Dans ce cas précis, on se rend compte qu’on ne sait pas vraiment pourquoi on demande de l’argent. A quoi va-t-il servir ? Dans ce type de situation, l’argent n’a pas de valeur, il n’a qu’une valeur émotionnelle. Il est marqueur d’une reconnaissance dont on a besoin.
Or, dans un conflit, l’une des parties va tout d’abord refuser de verser l’argent, tandis que l’autre partie n’en recevra de toute manière jamais assez. La situation est comme “verrouillée”.
Je considère que la clé de la médiation, c’est de créer du plaisir. Faire en sorte que la solution trouvée apporte une plus-value aux deux parties. Dans ce cas, il fallait faire en sorte de procurer une satisfaction concrète au demandeur, et permettre à l’autre partie de considérer l’indemnisation comme juste.
Combien de temps a duré la médiation ?
Le processus a duré entre 5 et 6 mois, environ 35 heures de discussions.
L’une de mes méthodes est d’organiser des rencontres successives séparées, avec chaque partie, puis de procéder à la réunion plénière. Les tensions sont alors désamorcées, et les rencontres s’avèrent plus productives.
A quels outils, quelles techniques de Médiateur avez-vous eu recours pour mener à bien le processus ?
L’un des outils, pour moi systématique, qui me permet de poser un diagnostic, est l’analyse transactionnelle : “Dans quel état du moi se trouve chaque personne autour de la table?”. Je dois savoir rapidement si j’ai affaire à un “normatif”, un “nourissier”, ou un “rebelle”, par exemple.

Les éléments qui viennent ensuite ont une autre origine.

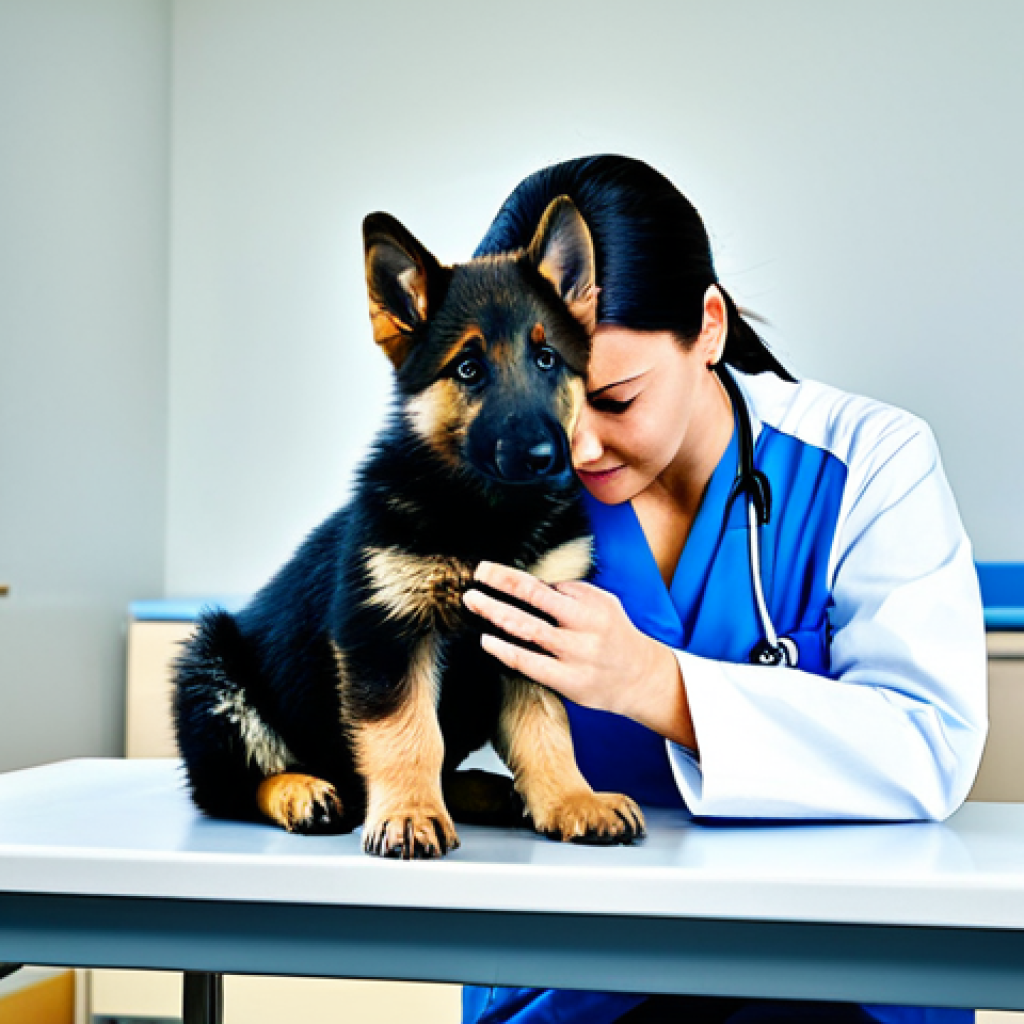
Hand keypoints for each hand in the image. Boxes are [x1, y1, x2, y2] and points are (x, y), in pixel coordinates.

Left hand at [462, 561, 696, 749]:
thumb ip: (572, 592)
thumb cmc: (614, 635)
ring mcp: (576, 656)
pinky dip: (506, 651)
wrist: (641, 677)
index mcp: (591, 605)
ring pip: (529, 631)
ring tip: (475, 603)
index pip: (542, 585)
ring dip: (497, 614)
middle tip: (474, 582)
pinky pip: (530, 664)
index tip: (486, 570)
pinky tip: (488, 641)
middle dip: (500, 588)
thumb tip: (533, 582)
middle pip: (535, 601)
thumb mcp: (602, 603)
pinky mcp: (569, 682)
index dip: (510, 576)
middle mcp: (584, 628)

Un autre principe fondamental est de questionner. Questionner sur l’argent, questionner sur les projets, puis recouper les éléments de réponse. Je recommande de poser des questions très ouvertes puis de plus en plus factuelles et précises, d’interroger l’ensemble des interlocuteurs du projet, de consacrer un temps long à cette phase d’étude.

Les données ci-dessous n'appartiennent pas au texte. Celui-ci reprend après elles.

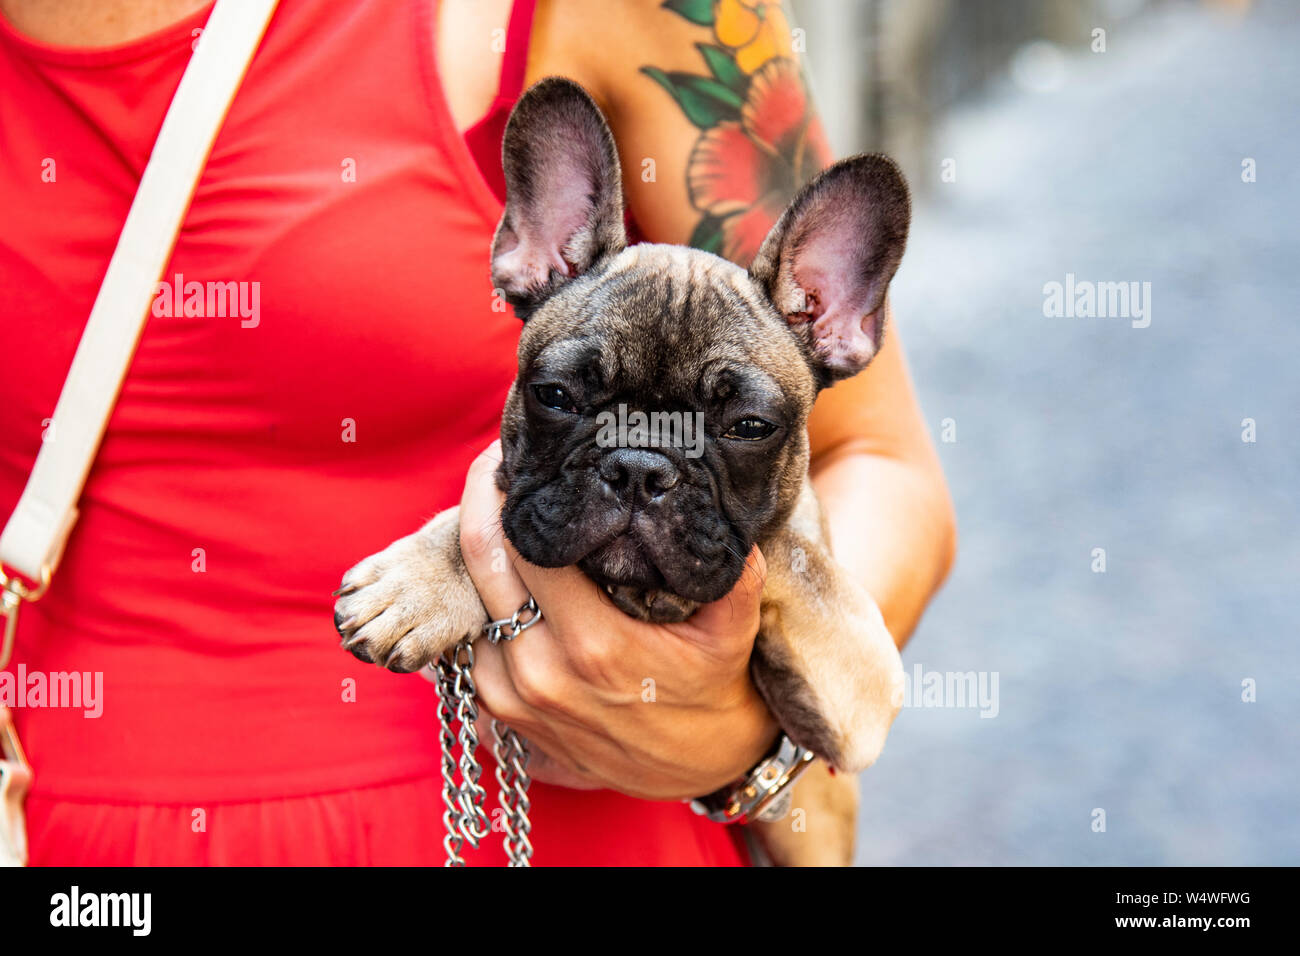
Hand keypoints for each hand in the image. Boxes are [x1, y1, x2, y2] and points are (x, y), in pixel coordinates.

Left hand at [430, 441, 778, 800]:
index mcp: (594, 644)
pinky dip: (481, 605)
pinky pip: (471, 643)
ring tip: (504, 518)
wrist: (702, 771)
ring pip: (470, 604)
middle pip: (479, 564)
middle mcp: (540, 672)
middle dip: (479, 505)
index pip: (522, 546)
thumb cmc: (715, 693)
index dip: (507, 490)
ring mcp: (513, 698)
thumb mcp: (733, 631)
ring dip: (479, 557)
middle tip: (496, 468)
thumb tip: (720, 504)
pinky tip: (503, 577)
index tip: (512, 453)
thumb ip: (733, 571)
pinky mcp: (501, 716)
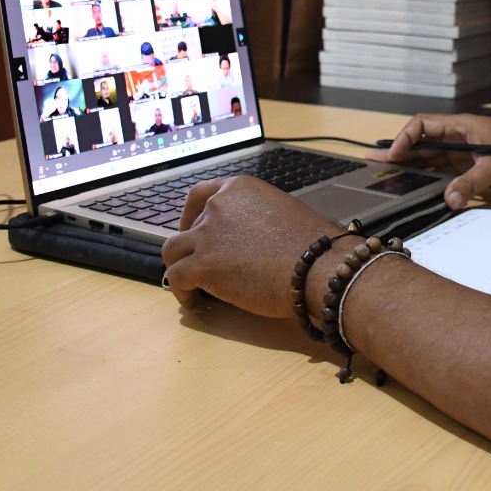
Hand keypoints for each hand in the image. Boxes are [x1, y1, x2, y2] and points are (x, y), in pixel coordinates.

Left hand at [160, 176, 343, 313]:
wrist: (318, 266)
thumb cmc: (314, 244)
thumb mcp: (282, 211)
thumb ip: (257, 216)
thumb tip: (251, 236)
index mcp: (239, 188)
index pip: (201, 194)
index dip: (192, 214)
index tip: (193, 229)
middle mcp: (218, 206)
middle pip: (187, 226)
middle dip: (190, 245)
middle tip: (200, 263)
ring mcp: (207, 235)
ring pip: (173, 251)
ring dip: (179, 267)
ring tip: (191, 285)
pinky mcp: (202, 265)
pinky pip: (176, 278)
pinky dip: (181, 291)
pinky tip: (194, 301)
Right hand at [368, 114, 490, 209]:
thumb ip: (471, 183)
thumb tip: (448, 201)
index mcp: (461, 126)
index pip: (423, 125)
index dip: (404, 138)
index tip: (393, 156)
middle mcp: (459, 136)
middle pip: (422, 142)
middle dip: (398, 152)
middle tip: (371, 162)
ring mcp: (465, 151)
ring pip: (431, 157)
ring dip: (410, 166)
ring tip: (385, 176)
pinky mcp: (472, 164)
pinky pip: (445, 170)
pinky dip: (430, 177)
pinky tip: (415, 186)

J’ai souvent recours à la maïeutique. Il s’agit ici de poser des questions et de faire comprendre aux interlocuteurs qu’ils détiennent eux-mêmes les réponses à leur problématique.

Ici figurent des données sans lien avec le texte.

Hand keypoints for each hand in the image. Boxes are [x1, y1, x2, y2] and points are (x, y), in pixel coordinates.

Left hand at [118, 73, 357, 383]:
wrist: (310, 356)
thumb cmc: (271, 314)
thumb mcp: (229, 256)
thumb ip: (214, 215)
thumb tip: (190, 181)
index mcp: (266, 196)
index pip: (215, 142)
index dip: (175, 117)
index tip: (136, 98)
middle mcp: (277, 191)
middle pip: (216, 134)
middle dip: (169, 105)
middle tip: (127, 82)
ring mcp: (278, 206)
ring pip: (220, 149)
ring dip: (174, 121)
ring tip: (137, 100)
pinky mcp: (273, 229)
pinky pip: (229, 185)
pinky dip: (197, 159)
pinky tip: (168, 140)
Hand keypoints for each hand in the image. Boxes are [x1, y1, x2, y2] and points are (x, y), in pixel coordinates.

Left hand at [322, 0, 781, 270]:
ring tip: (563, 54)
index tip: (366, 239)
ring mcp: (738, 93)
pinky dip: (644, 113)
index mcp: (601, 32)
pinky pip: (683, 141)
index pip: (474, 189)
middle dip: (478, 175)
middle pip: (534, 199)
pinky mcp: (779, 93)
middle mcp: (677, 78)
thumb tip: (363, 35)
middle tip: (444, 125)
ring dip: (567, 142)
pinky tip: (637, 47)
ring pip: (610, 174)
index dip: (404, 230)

Ensuite, si le Médiateur doit s’astreindre à la plus grande neutralité, il doit nécessairement fournir un travail de conseil sur les réelles attentes, sur le plaisir, le projet, l’épanouissement personnel des parties. J’insiste sur ce point car c’est la révélation des attentes, parfois non formulées, qui peut conduire à un accord.
Sur le plan technique, je dirais également que, durant l’échange, il faut parfois savoir concéder, c’est là la réelle arme du négociateur.
Quelle était la plus-value d’un Centre de Médiation dans ce dossier ?
Le CMAP jouit d’une bonne image et d’une longue réputation. L’équipe de juristes propose un périmètre temporel et financier: cet aspect est très rassurant pour les parties.
Outre le cadre proposé, le Centre est très utile à l’organisation technique de la médiation: réunions, règlements, etc.
Quelle fut l’issue de cette médiation ?
La société éditrice a accepté de verser une somme qui a pu satisfaire le demandeur mais qui était très loin des millions d’Euros réclamés.
Nous sommes parvenus à recréer du “plaisir” dans la transaction financière: le plaisir de recevoir pour un projet personnel, mais aussi le plaisir de “donner” de l’autre partie, pour un projet de partenariat vertueux.
Une anecdote pour la fin?
Je peux vous dire que le demandeur a réalisé son projet. Je suis très heureux que cette médiation ait permis aux deux parties de sortir du conflit dans le respect et dans la perspective de nouveaux projets.